| Extract |
For the domestic vehicle the standard "suggested" pressure is determined by the vehicles weight, the tyres aspect ratio and contact patch.

 

A predetermined internal pressure is suggested to compliment the tyres deliberate structure to enhance the handling properties desired by the manufacturer, tyre and car respectably.

 

So why the variants?

 

Air is not an efficient form of inflation!.... Within the composition of air some of the various molecules are susceptible to heat, in particular "water".

 

Since the holy grail of tyre technology is the transition of heat into the silica to accelerate traction properties the failure of air to maintain a constant value seems ridiculous..... But that's the way it is and the reason for this explanation.

 

Ok so what do we have then?..... Most manufacturing guides will offer three ranges

1> Normal pressure

2> Loaded pressure

3> High speed pressure

 

Why :D

As i have explained air is inefficient and the silica needs heat for traction, it's unreasonable to expect the owner to stop and change the pressure during any journey, although it is possible to predict how the air will expand and suggest a initial cold pressure to cover the fields above.

| Exercise requirements |
Reproduce word for word the part of the tire pressure text starting with "As i have explained" and going on through "the fields above.".

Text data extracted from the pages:

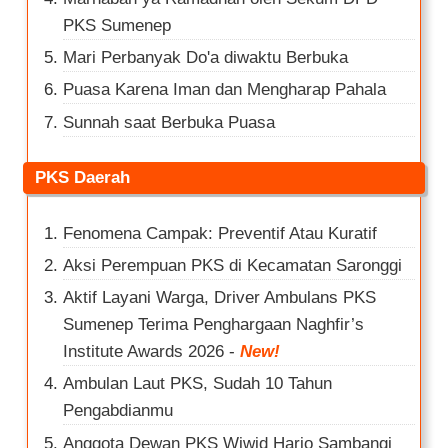
PKS Sumenep
Mari Perbanyak Do'a diwaktu Berbuka
Puasa Karena Iman dan Mengharap Pahala
Sunnah saat Berbuka Puasa
PKS Daerah
Fenomena Campak: Preventif Atau Kuratif
Aksi Perempuan PKS di Kecamatan Saronggi
Aktif Layani Warga, Driver Ambulans PKS
Sumenep Terima Penghargaan Naghfir’s
Institute Awards 2026
-
New!
Ambulan Laut PKS, Sudah 10 Tahun
Pengabdianmu
Anggota Dewan PKS Wiwid Harjo Sambangi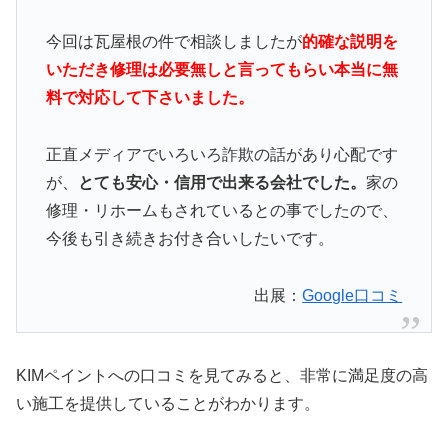
今回は瓦屋根の件で相談しましたが
的確な説明を
いただき修理は必要無しと言ってもらい本当に無
料で対応して下さいました。
正直メディアでいろいろ詐欺の話があり心配です
が、
とても安心・信用で出来る会社でした。
家の
修理・リホームもされているとの事でしたので、
今後も引き続きお付き合いしたいです。
出展：
Google口コミ
KIMペイントへの口コミを見てみると、非常に満足度の高
い施工を提供していることがわかります。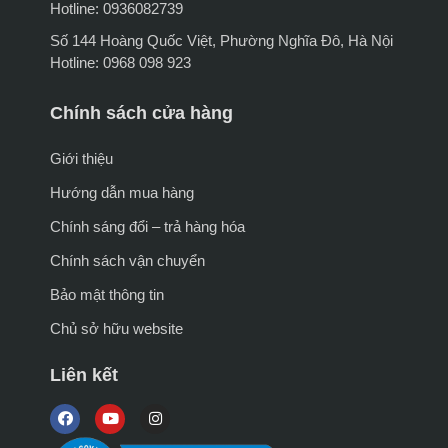
Hotline: 0936082739
Số 144 Hoàng Quốc Việt, Phường Nghĩa Đô, Hà Nội
Hotline: 0968 098 923
Chính sách cửa hàng
Giới thiệu
Hướng dẫn mua hàng
Chính sáng đổi – trả hàng hóa
Chính sách vận chuyển
Bảo mật thông tin
Chủ sở hữu website
Liên kết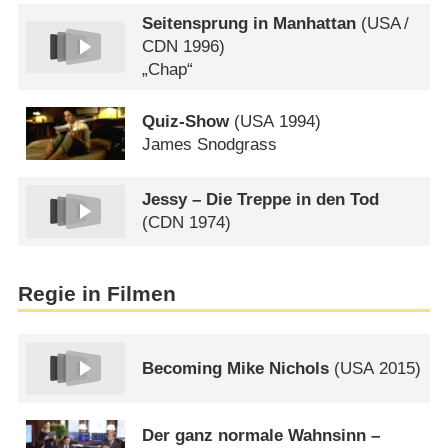
Seitensprung in Manhattan
(
USA
/
CDN
1996)
„Chap“
Quiz-Show
(
USA
1994)
James Snodgrass
Jessy – Die Treppe in den Tod
(
CDN
1974)
Regie in Filmen
Becoming Mike Nichols
(
USA
2015)
Der ganz normale Wahnsinn –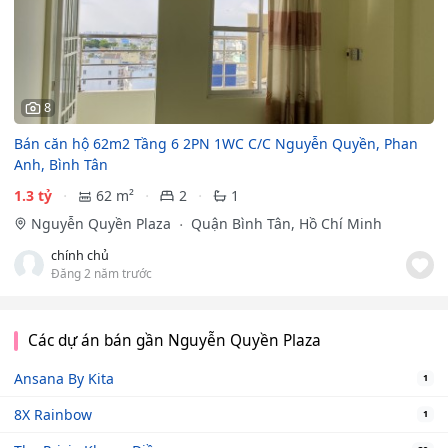
8
Bán căn hộ 62m2 Tầng 6 2PN 1WC C/C Nguyễn Quyền, Phan
Anh, Bình Tân
1.3 tỷ
62 m²
2
1
Nguyễn Quyền Plaza
Quận Bình Tân, Hồ Chí Minh
chính chủ
Đăng 2 năm trước
Các dự án bán gần Nguyễn Quyền Plaza
Ansana By Kita
1
8X Rainbow
1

| Task output |
As i have explained air is inefficient and the silica needs heat for traction, it's unreasonable to expect the owner to stop and change the pressure during any journey, although it is possible to predict how the air will expand and suggest a initial cold pressure to cover the fields above.